At first, he put it all the way down to stress, saying that for years he had handled “misplaced” and “bizarre” emotions. However he realized he couldn’t ignore the signs, and within the “calmest voice” requested the motive force to take him to a close-by hospital.
“I’m … feeling like I’m going to die, I’m going to die, I’m going to die,” he recounted.
Park and Nam mentioned they later discovered they’d suffered panic assaults.
Many recording artists wrestle to deal with the trimmings of fame. In South Korea, as in lots of cultures, speaking about psychological well being points is seen as taboo, inflicting Ok-pop stars to grapple with melancholy and psychological sickness on their very own.
Nam and Park have joined different Korean American Ok-pop artists in elevating consciousness about psychological well being past the Ok-pop neighborhood by publicly sharing their private journeys.
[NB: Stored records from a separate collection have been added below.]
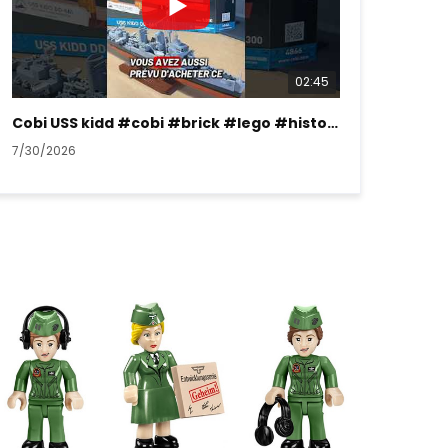
02:45
Cobi USS kidd #cobi #brick #lego #history #ww2
7/30/2026
7/26/2026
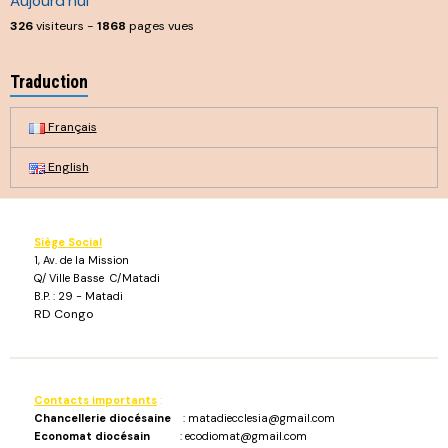
Aujourd'hui
326
visiteurs -
1868
pages vues
Traduction
Français
English
Siège Social
1, Av. de la Mission
Q/ Ville Basse C/Matadi
B.P. : 29 - Matadi
RD Congo
Contacts importants
:
Chancellerie diocésaine
: matadiecclesia@gmail.com
Economat diocésain
: ecodiomat@gmail.com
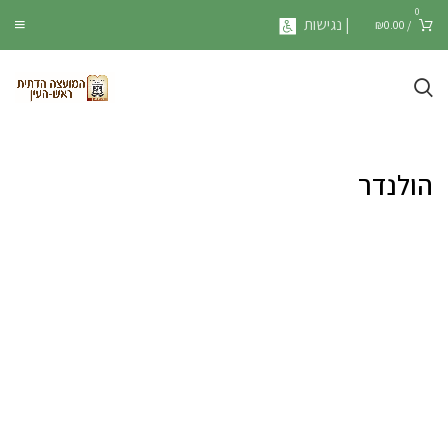
0
| נגישות
₪
0.00
/
הולנדר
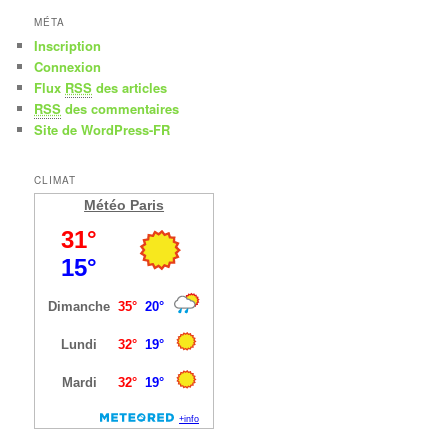
MÉTA
Inscription
Connexion
Flux
RSS
des articles
RSS
des commentaires
Site de WordPress-FR
CLIMAT
Météo Paris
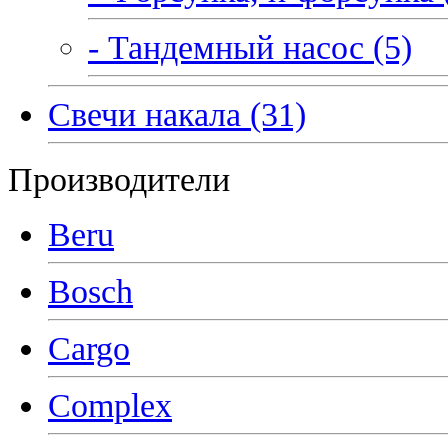
- Тандемный насос (5)
Свечи накала (31)
Производители
Beru
Bosch
Cargo
Complex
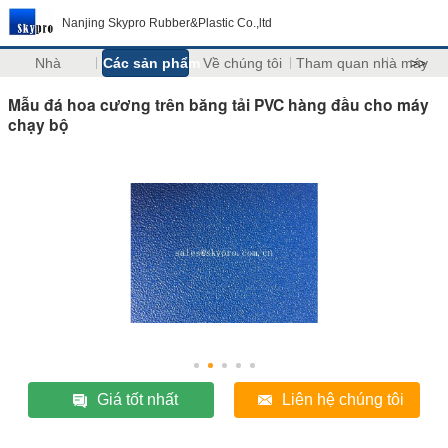
Nanjing Skypro Rubber&Plastic Co.,ltd
Nhà
Các sản phẩm
Về chúng tôi
Tham quan nhà máy
>>
Mẫu đá hoa cương trên băng tải PVC hàng đầu cho máy
chạy bộ
Giá tốt nhất
Liên hệ chúng tôi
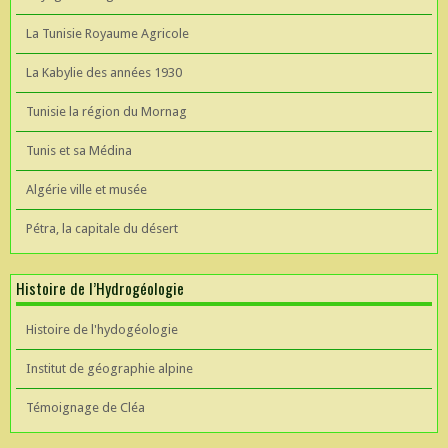
La Tunisie Royaume Agricole
La Kabylie des années 1930
Tunisie la région du Mornag
Tunis et sa Médina
Algérie ville et musée
Pétra, la capitale du désert
Histoire de l’Hydrogéologie
Histoire de l'hydogéologie
Institut de géographie alpine
Témoignage de Cléa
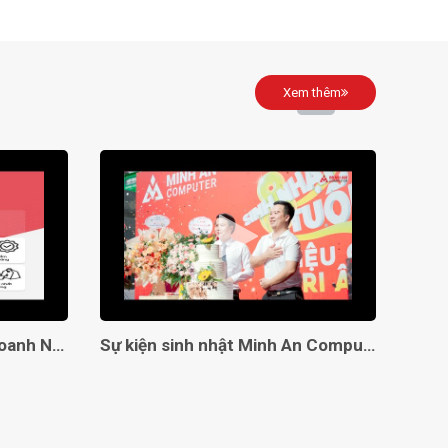
1x Headphone / microphone combo
jack (3.5mm)
1x Ethernet (RJ-45)
1x Power connector
Xem thêm
1x HDMI® 2.1, up to 8K/60Hz
 HDMI/VGA
1x Headphone / microphone combo
jack (3.5mm)
HD 720p with E-shutter
 rộng
-
2 Loa
Giải Pháp Toàn Diện Cho Doanh Nghiệp Với Minh An Computer!
Sự kiện sinh nhật Minh An Computer 8 tuổi
80WHr
Đi kèm
 hành (bản
Windows 11 Home + Office Home 2024 +
đi kèm
Lenovo® AI Now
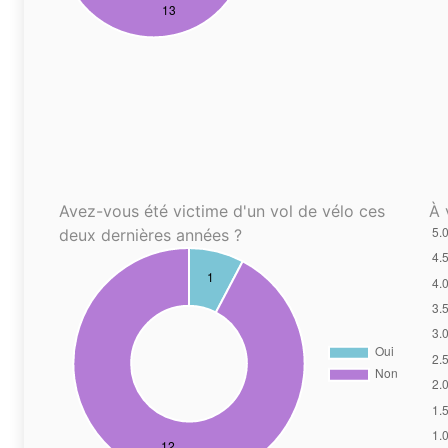
Avez-vous été victime d'un vol de vélo ces
À 
deux dernières années ?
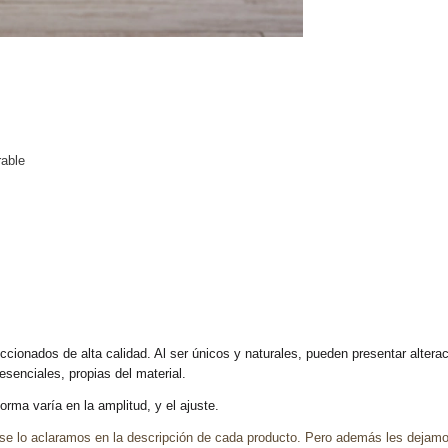
rable
ccionados de alta calidad. Al ser únicos y naturales, pueden presentar altera
enciales, propias del material.
rma varía en la amplitud, y el ajuste.
se lo aclaramos en la descripción de cada producto. Pero además les dejamo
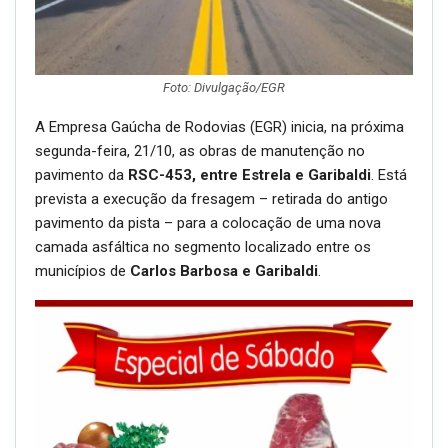
Foto: Divulgação/EGR
A Empresa Gaúcha de Rodovias (EGR) inicia, na próxima
segunda-feira, 21/10, as obras de manutenção no
pavimento da
RSC-453, entre Estrela e Garibaldi
. Está
prevista a execução da fresagem – retirada do antigo
pavimento da pista – para a colocação de uma nova
camada asfáltica no segmento localizado entre os
municípios de
Carlos Barbosa e Garibaldi
.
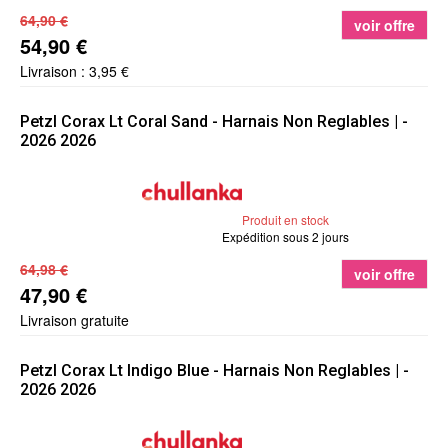
64,90 €
voir offre
54,90 €
Livraison : 3,95 €
Petzl
Corax Lt Coral Sand - Harnais Non Reglables | -
2026 2026
Produit en stock
Expédition sous 2 jours
64,98 €
voir offre
47,90 €
Livraison gratuite
Petzl
Corax Lt Indigo Blue - Harnais Non Reglables | -
2026 2026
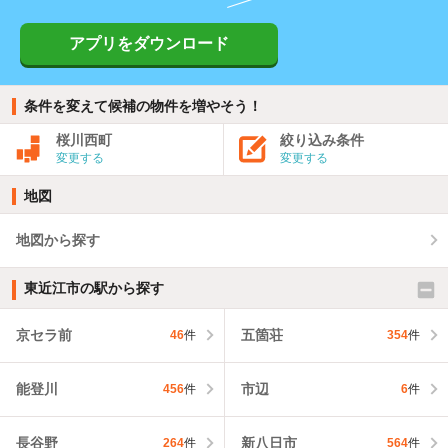
アプリをダウンロード
条件を変えて候補の物件を増やそう！
桜川西町
絞り込み条件
変更する
変更する
地図
地図から探す
東近江市の駅から探す
京セラ前
五箇荘
46
件
354
件
能登川
市辺
456
件
6
件
長谷野
新八日市
264
件
564
件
Nam moved from his hometown, Atlanta, to Seoul in 2011 and launched his music profession after competing on a Korean music tv present. A Boston Faculty graduate, Nam mentioned the racism he endured rising up in suburban Georgia left deep scars on him.
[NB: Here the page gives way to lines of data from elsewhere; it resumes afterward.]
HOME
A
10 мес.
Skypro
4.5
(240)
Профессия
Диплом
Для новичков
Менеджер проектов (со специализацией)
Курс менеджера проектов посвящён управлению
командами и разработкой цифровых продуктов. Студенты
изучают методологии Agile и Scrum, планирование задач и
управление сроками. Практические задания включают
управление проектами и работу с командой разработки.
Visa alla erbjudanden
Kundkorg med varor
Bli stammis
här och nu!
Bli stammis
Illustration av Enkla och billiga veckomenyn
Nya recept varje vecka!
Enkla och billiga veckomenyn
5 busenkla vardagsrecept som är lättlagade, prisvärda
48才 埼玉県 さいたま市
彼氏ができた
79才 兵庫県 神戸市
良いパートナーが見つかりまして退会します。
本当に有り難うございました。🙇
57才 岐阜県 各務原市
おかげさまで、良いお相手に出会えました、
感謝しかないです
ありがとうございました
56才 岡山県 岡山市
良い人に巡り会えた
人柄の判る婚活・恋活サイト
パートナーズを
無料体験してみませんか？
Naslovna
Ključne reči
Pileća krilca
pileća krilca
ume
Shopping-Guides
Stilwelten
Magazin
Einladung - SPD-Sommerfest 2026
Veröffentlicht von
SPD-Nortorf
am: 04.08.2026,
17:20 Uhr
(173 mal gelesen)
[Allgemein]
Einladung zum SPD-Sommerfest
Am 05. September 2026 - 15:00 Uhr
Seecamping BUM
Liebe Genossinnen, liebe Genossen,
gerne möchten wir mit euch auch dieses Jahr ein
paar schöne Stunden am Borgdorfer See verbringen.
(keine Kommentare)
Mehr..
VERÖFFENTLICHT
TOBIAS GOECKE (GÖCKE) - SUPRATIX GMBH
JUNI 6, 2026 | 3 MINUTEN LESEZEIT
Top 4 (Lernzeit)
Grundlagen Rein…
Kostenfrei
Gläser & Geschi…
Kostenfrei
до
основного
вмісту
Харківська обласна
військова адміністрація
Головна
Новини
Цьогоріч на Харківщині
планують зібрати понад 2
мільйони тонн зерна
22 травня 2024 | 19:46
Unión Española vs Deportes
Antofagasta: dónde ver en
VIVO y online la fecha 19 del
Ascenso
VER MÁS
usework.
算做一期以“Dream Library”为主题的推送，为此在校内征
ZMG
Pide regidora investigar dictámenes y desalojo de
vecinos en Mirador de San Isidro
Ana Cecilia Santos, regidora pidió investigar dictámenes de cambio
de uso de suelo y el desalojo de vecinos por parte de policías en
He explains he was bullied and even spat on by a classmate. “It was one of the degrading, embarrassing, infuriating moments of my life up till that time,” Nam recounts on the primary episode of MINDSET, a paid podcast collection he’s simply launched to advertise conversations about psychological well being and wellness. “And I feel nonetheless to today that could be a matter that I by no means really feel comfy talking out about.”
Nam mentioned he additionally struggled with an id disaster as a Korean American, being handled as an outsider in each South Korea and the US.
“It felt like I didn’t belong wherever,” he informed The Related Press.
Park, born and raised in California, mentioned he had issue navigating between two vastly totally different cultures. And the extreme competitors within the business additionally affected his psychological well being.
“It’s a dog-eat-dog world,” Park mentioned of Ok-pop.
Park was supplied counseling from his document label, JYP Leisure, however mentioned he discovered it tough to attach along with his therapist and finally took a break from his profession final 12 months, when his band went on a hiatus.
He took half in Nam’s podcast collection as a star speaker.
Nam is hoping the exhibits can deal with stereotypes and stigmas surrounding psychological sickness.
“I by no means thought that I would want, I might need to speak to any person about my psychological well being,” Nam mentioned. “However when you’re in that place, I simply didn’t know actually learn how to take care of it. And so I bear in mind these very isolating sorts of moments that I had had earlier on in my profession.”